[Dataset entries]
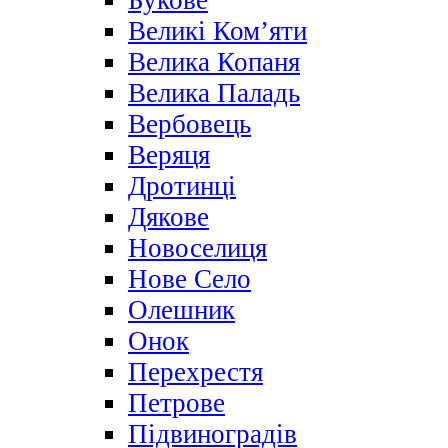
Букове
Великі Ком’яти
Велика Копаня
Велика Паладь
Вербовець
Веряця
Дротинці
Дякове
Новоселиця
Нове Село
Олешник
Онок
Перехрестя
Петрове
Підвиноградів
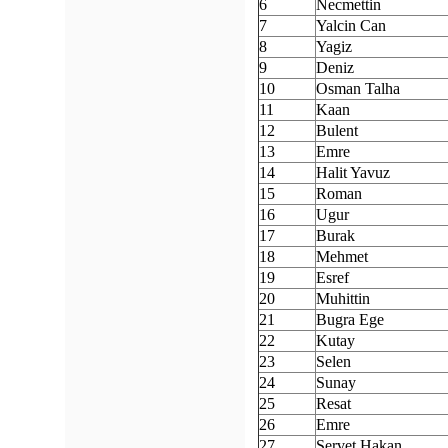
6
Necmettin
7
Yalcin Can
8
Yagiz
9
Deniz
10
Osman Talha
11
Kaan
12
Bulent
13
Emre
14
Halit Yavuz
15
Roman
16
Ugur
17
Burak
18
Mehmet
19
Esref
20
Muhittin
21
Bugra Ege
22
Kutay
23
Selen
24
Sunay
25
Resat
26
Emre
27
Servet Hakan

● EXERCISE: In the answer, the entries must appear exactly as above, without the images.

● COMPLETED TASK:
Букове
Великі Ком’яти
Велика Копаня
Велика Паладь
Вербовець
Веряця
Дротинці
Дякове
Новоселиця
Нове Село
Олешник
Онок
Перехрестя
Петрове
Підвиноградів
6
Necmettin
7
Yalcin Can
8
Yagiz
9
Deniz
10
Osman Talha
11
Kaan
12
Bulent
13
Emre
14
Halit Yavuz
15
Roman
16
Ugur
17
Burak
18
Mehmet
19
Esref
20
Muhittin
21
Bugra Ege
22
Kutay
23
Selen
24
Sunay
25
Resat
26
Emre
27
Servet Hakan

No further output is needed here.